For some British officials, the only hope that the government had of quickly moving on from the Lions debacle was the possibility of a South African tour of New Zealand in 1981. At the announcement of the prospective tour, E.J. Sharland of the Cultural Relations Department suggested, ‘I suppose we could draw some comfort from the thought that a Springbok tour of New Zealand in 1981 would divert some of the African anger from our handling of the Lions’ tour’. But there were other problems:

The outcome could be a very stormy GHOGM [sic] (Commonwealth Heads of Government Meeting) in 1981, a 1982 Commonwealth Games with less than its full quota of participants, an attempt to prejudice the New Zealander’s ability to play a full part in Commonwealth affairs and, just possibly one or two protest resignations from the Commonwealth. The price therefore, that the Commonwealth (and New Zealand) might pay for our partial escape from criticism over the Lions’ tour could be very high.
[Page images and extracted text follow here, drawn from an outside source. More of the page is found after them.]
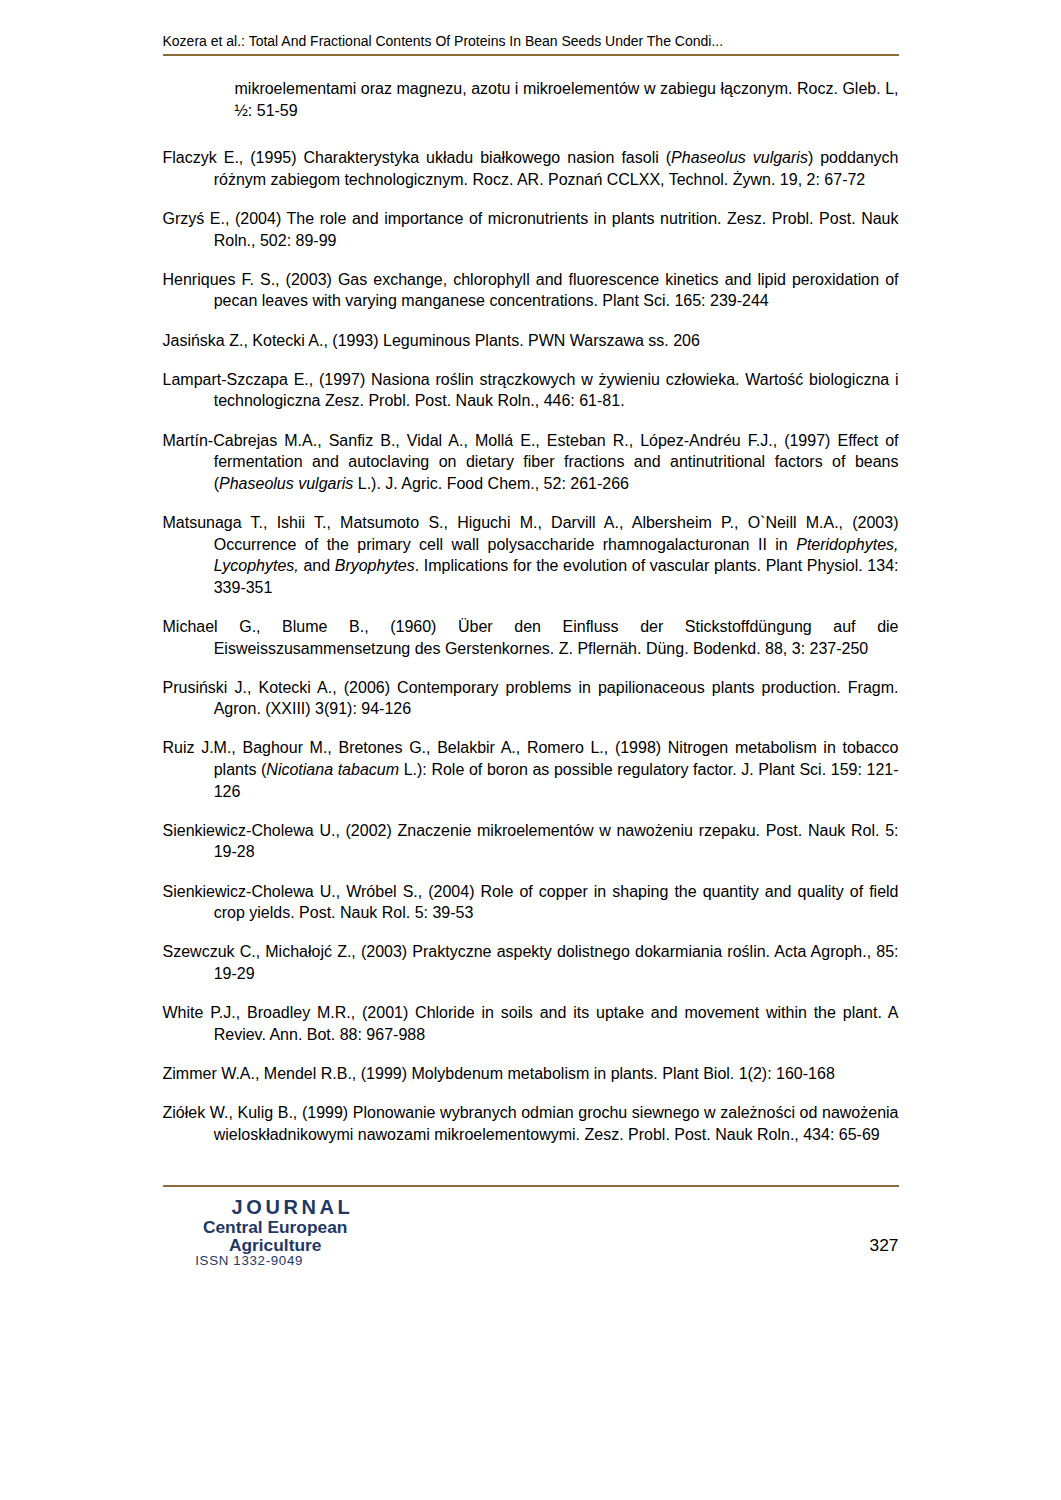Kozera et al.: Total And Fractional Contents Of Proteins In Bean Seeds Under The Condi...
mikroelementami oraz magnezu, azotu i mikroelementów w zabiegu łączonym. Rocz. Gleb. L, ½: 51-59
Flaczyk E., (1995) Charakterystyka układu białkowego nasion fasoli (Phaseolus vulgaris) poddanych różnym zabiegom technologicznym. Rocz. AR. Poznań CCLXX, Technol. Żywn. 19, 2: 67-72
Grzyś E., (2004) The role and importance of micronutrients in plants nutrition. Zesz. Probl. Post. Nauk Roln., 502: 89-99
Henriques F. S., (2003) Gas exchange, chlorophyll and fluorescence kinetics and lipid peroxidation of pecan leaves with varying manganese concentrations. Plant Sci. 165: 239-244
Jasińska Z., Kotecki A., (1993) Leguminous Plants. PWN Warszawa ss. 206
Lampart-Szczapa E., (1997) Nasiona roślin strączkowych w żywieniu człowieka. Wartość biologiczna i technologiczna Zesz. Probl. Post. Nauk Roln., 446: 61-81.
Martín-Cabrejas M.A., Sanfiz B., Vidal A., Mollá E., Esteban R., López-Andréu F.J., (1997) Effect of fermentation and autoclaving on dietary fiber fractions and antinutritional factors of beans (Phaseolus vulgaris L.). J. Agric. Food Chem., 52: 261-266
Matsunaga T., Ishii T., Matsumoto S., Higuchi M., Darvill A., Albersheim P., O`Neill M.A., (2003) Occurrence of the primary cell wall polysaccharide rhamnogalacturonan II in Pteridophytes, Lycophytes, and Bryophytes. Implications for the evolution of vascular plants. Plant Physiol. 134: 339-351
Michael G., Blume B., (1960) Über den Einfluss der Stickstoffdüngung auf die Eisweisszusammensetzung des Gerstenkornes. Z. Pflernäh. Düng. Bodenkd. 88, 3: 237-250
Prusiński J., Kotecki A., (2006) Contemporary problems in papilionaceous plants production. Fragm. Agron. (XXIII) 3(91): 94-126
Ruiz J.M., Baghour M., Bretones G., Belakbir A., Romero L., (1998) Nitrogen metabolism in tobacco plants (Nicotiana tabacum L.): Role of boron as possible regulatory factor. J. Plant Sci. 159: 121-126
Sienkiewicz-Cholewa U., (2002) Znaczenie mikroelementów w nawożeniu rzepaku. Post. Nauk Rol. 5: 19-28
Sienkiewicz-Cholewa U., Wróbel S., (2004) Role of copper in shaping the quantity and quality of field crop yields. Post. Nauk Rol. 5: 39-53
Szewczuk C., Michałojć Z., (2003) Praktyczne aspekty dolistnego dokarmiania roślin. Acta Agroph., 85: 19-29
White P.J., Broadley M.R., (2001) Chloride in soils and its uptake and movement within the plant. A Reviev. Ann. Bot. 88: 967-988
Zimmer W.A., Mendel R.B., (1999) Molybdenum metabolism in plants. Plant Biol. 1(2): 160-168
Ziółek W., Kulig B., (1999) Plonowanie wybranych odmian grochu siewnego w zależności od nawożenia wieloskładnikowymi nawozami mikroelementowymi. Zesz. Probl. Post. Nauk Roln., 434: 65-69
JOURNAL Central European Agriculture ISSN 1332-9049
327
This is cold comfort indeed.

A Cold War Boycott

African efforts to remove Britain from the 1980 Olympic Games failed. The Soviet invasion of Afghanistan changed the situation rapidly. Instead of Britain being the target of an international boycott, Britain was rallying support for a boycott of Moscow. In the months following the invasion, Britain sought to bring other countries into the protest movement, all the while still refusing to enforce a boycott of South Africa. This hypocrisy angered many in Africa, some accusing Britain of being the ‘greatest collaborator with apartheid sport’.

This case study shows how the Cold War not only amplified the conflict over apartheid, but could also drown it out. Through most of the post-war period, the conflict over apartheid South Africa and southern Africa replicated Cold War tensions: the Americans supported South Africa as a bulwark against Communism and a source of necessary materials; the Soviets and Cubans backed other governments and liberation movements north of South Africa. Each side had an interest in the apartheid struggle and the Soviet Union made full use of its anti-colonial, anti-apartheid rhetoric in the build-up to the Olympics. But in this one case, African unity over anti-apartheid measures was challenged by the immediacy of Afghanistan. This is not to say that countries forgot about Britain’s intransigence, but rather that in the spring of 1980, Africa could not coordinate an effective policy against Britain after the Lions were announced to go on tour.

Britain’s assessment of the impact of the Lions tour and its policy towards South Africa was couched in a Cold War mindset. The justifications for remaining allied with South Africa included that it was a capitalist ally against communism and that it possessed resources vital to that struggle. The British government’s assessment of the aftershocks of the Lions tour also indicated that Britain hoped the Lions tour would not antagonize southern African states. Robert Mugabe’s ZANU had received support from the Kremlin prior to independence and Britain was concerned with the Soviet influence this might engender. Efforts to keep the Commonwealth together, to expand trade links with countries such as Nigeria, and to maintain good diplomatic relations with former colonies, were all part of a British strategy to retain global relevance in the Cold War era. But conflicts over sport were one major way in which the British government aggravated relations with former colonies. By not engaging with anti-apartheid activities and flouting protections such as the Gleneagles Agreement, Margaret Thatcher’s Conservative government jeopardized these relationships. Although the invasion of Afghanistan and the American boycott bailed it out of immediate trouble over Olympic participation, perhaps being excluded from the 1980 Olympics would have swayed public and official opinion within Britain.